> [Data]

──────────────────────────────

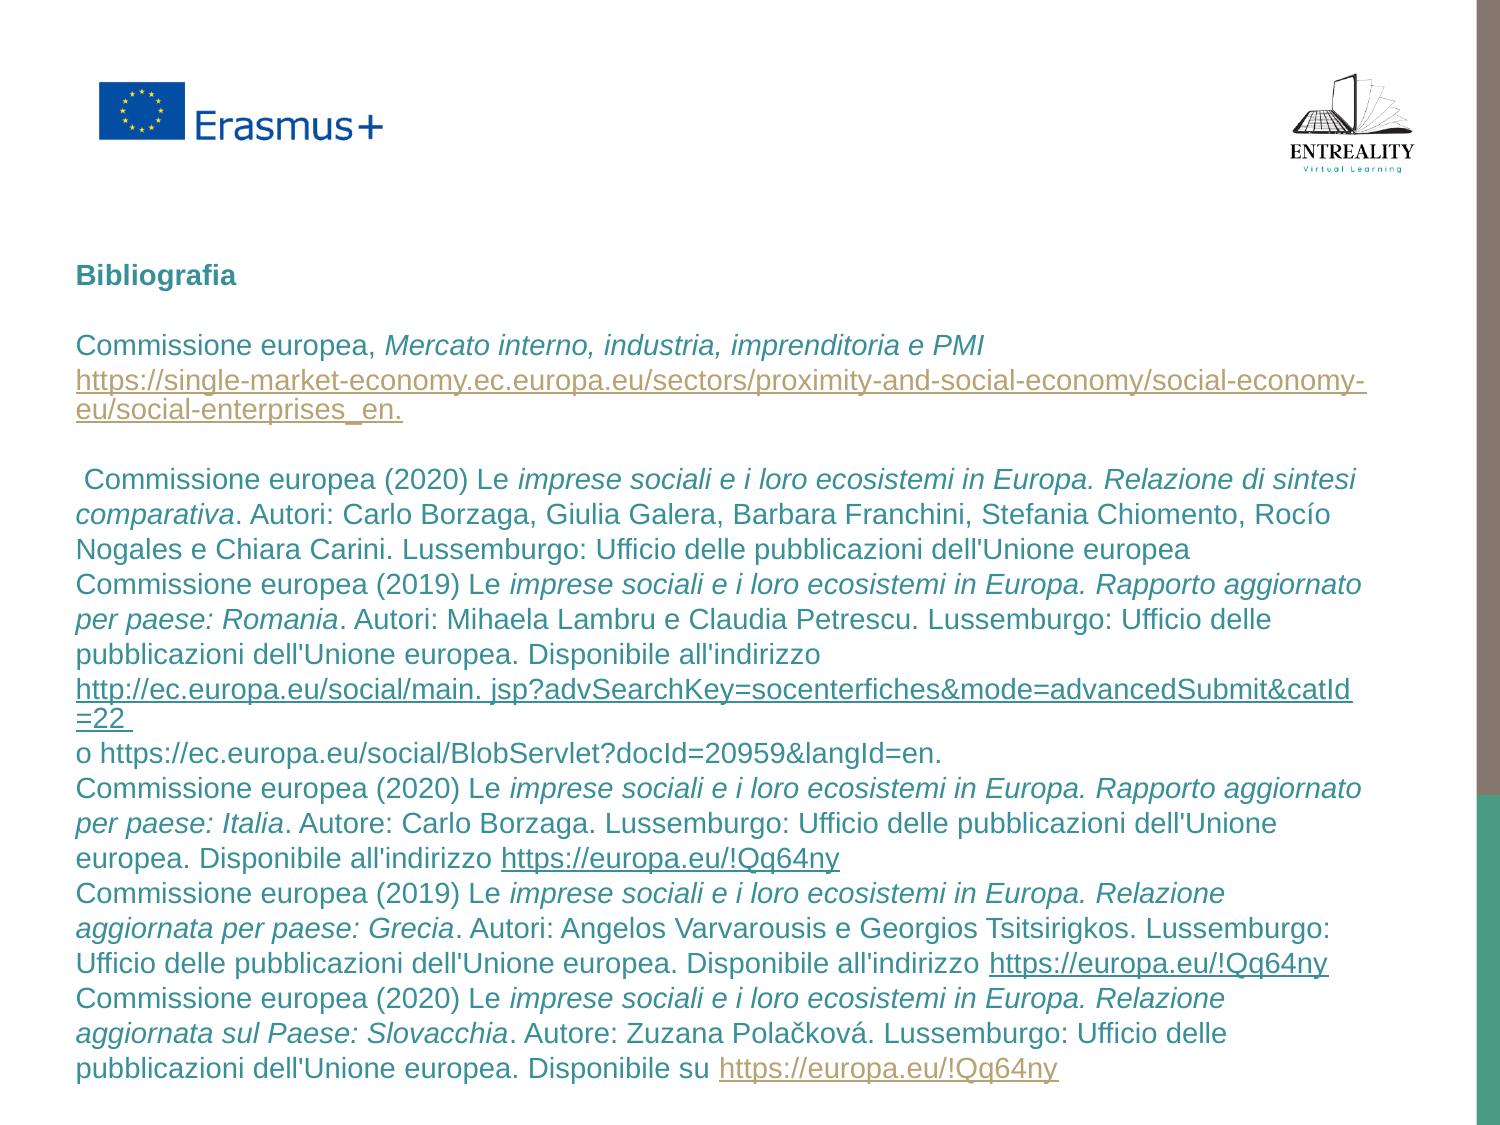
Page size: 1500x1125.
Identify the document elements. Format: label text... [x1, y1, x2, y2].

picture [1246, 17, 1458, 229]
subtitle [105, 656, 1301, 751]
title Bibliografia Commissione europea, Mercato interno, industria, imprenditoria e PMI https://single-market-economy.ec.europa.eu/sectors/proximity-and-social-economy/social-economy-eu/social-enterprises_en. Commissione europea (2020) Le imprese sociali e i loro ecosistemi in Europa. Relazione di sintesi comparativa. Autori: Carlo Borzaga, Giulia Galera, Barbara Franchini, Stefania Chiomento, Rocío Nogales e Chiara Carini. Lussemburgo: Ufficio delle pubblicazioni dell'Unione europea Commissione europea (2019) Le imprese sociali e i loro ecosistemi in Europa. Rapporto aggiornato per paese: Romania. Autori: Mihaela Lambru e Claudia Petrescu. Lussemburgo: Ufficio delle pubblicazioni dell'Unione europea. Disponibile all'indirizzo http://ec.europa.eu/social/main. jsp?advSearchKey=socenterfiches&mode=advancedSubmit&catId=22 o https://ec.europa.eu/social/BlobServlet?docId=20959&langId=en. Commissione europea (2020) Le imprese sociali e i loro ecosistemi in Europa. Rapporto aggiornato per paese: Italia. Autore: Carlo Borzaga. Lussemburgo: Ufficio delle pubblicazioni dell'Unione europea. Disponibile all'indirizzo https://europa.eu/!Qq64ny Commissione europea (2019) Le imprese sociali e i loro ecosistemi in Europa. Relazione aggiornata per paese: Grecia. Autori: Angelos Varvarousis e Georgios Tsitsirigkos. Lussemburgo: Ufficio delle pubblicazioni dell'Unione europea. Disponibile all'indirizzo https://europa.eu/!Qq64ny Commissione europea (2020) Le imprese sociali e i loro ecosistemi in Europa. Relazione aggiornata sul Paese: Slovacchia. Autore: Zuzana Polačková. Lussemburgo: Ufficio delle pubblicazioni dell'Unione europea. Disponibile su https://europa.eu/!Qq64ny [60, 382, 1385, 1010]
picture [81, 64, 399, 156]
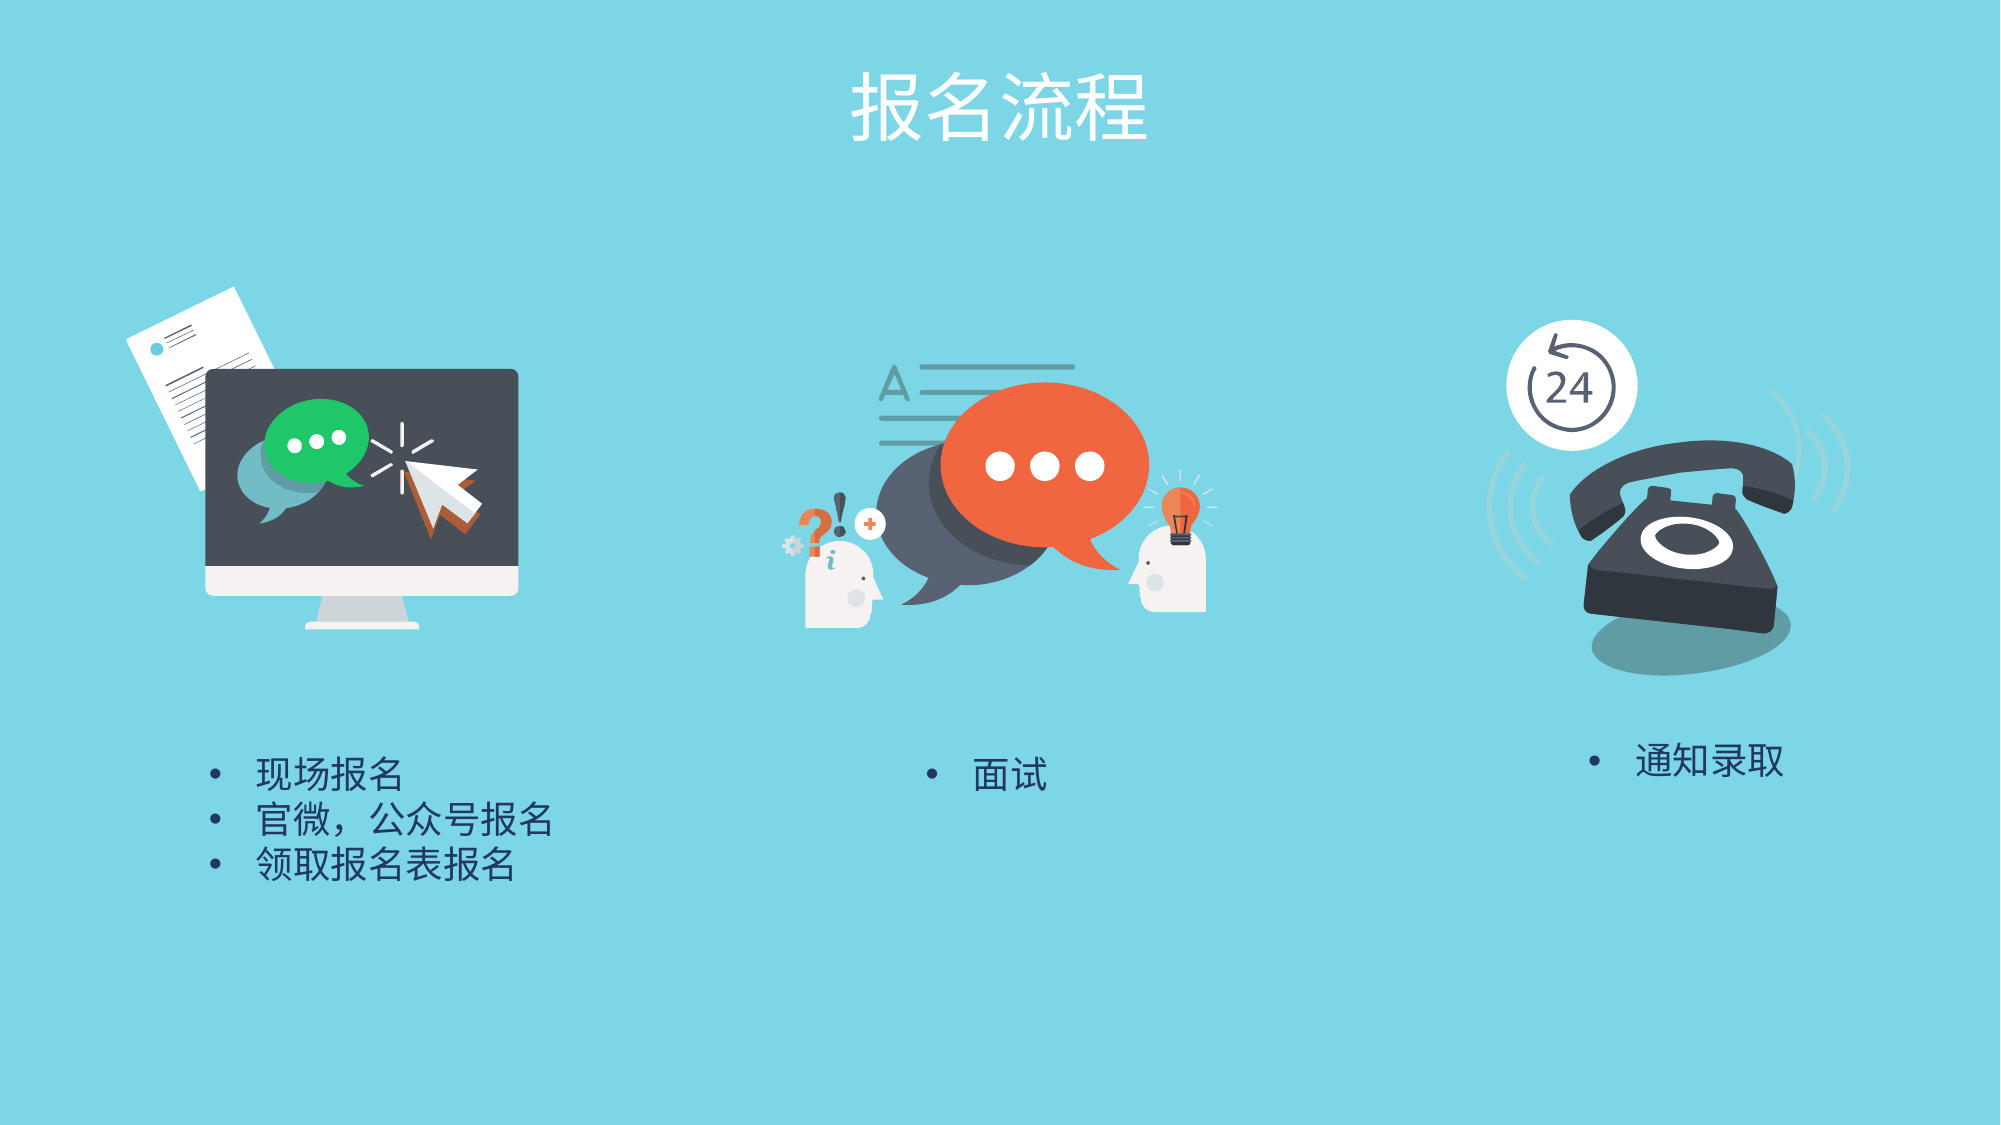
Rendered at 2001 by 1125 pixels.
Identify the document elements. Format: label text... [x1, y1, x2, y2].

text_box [782, 364, 1218, 629]
text_box 面试 [910, 743, 1063, 804]
text_box 现场报名 官微，公众号报名 领取报名表报名 [193, 743, 571, 894]
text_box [145, 295, 519, 630]
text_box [1474, 319, 1852, 681]
text_box 通知录取 [1573, 730, 1800, 790]
text_box 报名流程 [754, 53, 1246, 158]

──────────────────────────────

> [Prompt] All lines above that include the word "picture" must be copied into the answer.

> [Output]
picture [1246, 17, 1458, 229]
picture [81, 64, 399, 156]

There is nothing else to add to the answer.